Why tracardi acts differently when I have pulsar disabled and enabled with PULSAR_DISABLED env variable?
Tracardi behaves differently when Pulsar is enabled versus when it is disabled due to the role Pulsar plays in managing event streams and background tasks in the system. Here's how it affects the behavior:
-
Event Streaming and Message Queuing: Pulsar is used to handle high-throughput, low-latency message streams, including event streaming and background workflows. When Pulsar is enabled, Tracardi can offload tasks to the messaging system, ensuring asynchronous processing of events, which improves scalability and performance.
-
Workflow Asynchrony: Tracardi workflows are designed to benefit from asynchronous processing when Pulsar is enabled. With Pulsar active, workflows can handle tasks asynchronously, allowing more complex tasks to be handled without blocking other operations. This results in faster responses for events processed in real-time, especially when heavy background tasks are involved.
-
Distributed Systems and Scaling: Pulsar enables Tracardi to scale horizontally by distributing the load across multiple nodes. When Pulsar is disabled, Tracardi falls back to synchronous processing or in-memory queues, which may be less efficient, especially in high-load scenarios.
-
Handling of Background Tasks: With Pulsar enabled, background workers can handle large queues of tasks effectively by leveraging Pulsar's capabilities. When it’s disabled, tasks that would otherwise be queued for background processing may be executed synchronously, potentially slowing down real-time event processing.
-
Configuration Inconsistency: Another reason for the different behavior between Tracardi when Pulsar is enabled or disabled could be due to configuration consistency between Tracardi API and Tracardi Worker. Tracardi API and Worker are separate Docker containers, and both need to be configured identically for the system to function correctly, especially when it comes to integrations like Pulsar.

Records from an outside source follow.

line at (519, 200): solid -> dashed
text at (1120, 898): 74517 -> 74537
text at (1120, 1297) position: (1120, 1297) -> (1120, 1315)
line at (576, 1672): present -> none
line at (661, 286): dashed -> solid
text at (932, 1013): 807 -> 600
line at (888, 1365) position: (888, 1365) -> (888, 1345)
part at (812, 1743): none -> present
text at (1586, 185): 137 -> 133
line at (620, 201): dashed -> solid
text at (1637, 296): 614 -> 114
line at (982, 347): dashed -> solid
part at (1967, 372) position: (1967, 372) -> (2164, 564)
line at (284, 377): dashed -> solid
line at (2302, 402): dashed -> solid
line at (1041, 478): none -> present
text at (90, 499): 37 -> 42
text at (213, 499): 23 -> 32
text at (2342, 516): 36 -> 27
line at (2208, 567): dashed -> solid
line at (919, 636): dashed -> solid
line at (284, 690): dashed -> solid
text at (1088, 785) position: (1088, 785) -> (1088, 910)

If you are using Helm charts for installation, they automatically track changes and apply those changes consistently to both the API and Worker configurations. This ensures that the same settings, such as Pulsar's host, port, and authentication tokens, are applied to both components. However, if you are managing the installation manually, you must ensure that any configuration changes, particularly related to Pulsar, are applied manually to both the API and Worker. Inconsistent configurations can lead to one component (e.g., the API) being able to communicate with Pulsar while the Worker cannot, resulting in unexpected behaviors, including failures in event handling or background task processing.
This manual setup requires attention to configuration files such as environment variables for
Pulsar's host
, port
, and authentication, which need to be replicated exactly between both Docker containers.
If you skip this step or have a mismatch between the API and Worker, Tracardi will behave inconsistently, especially when handling events or background workflows that rely on Pulsar.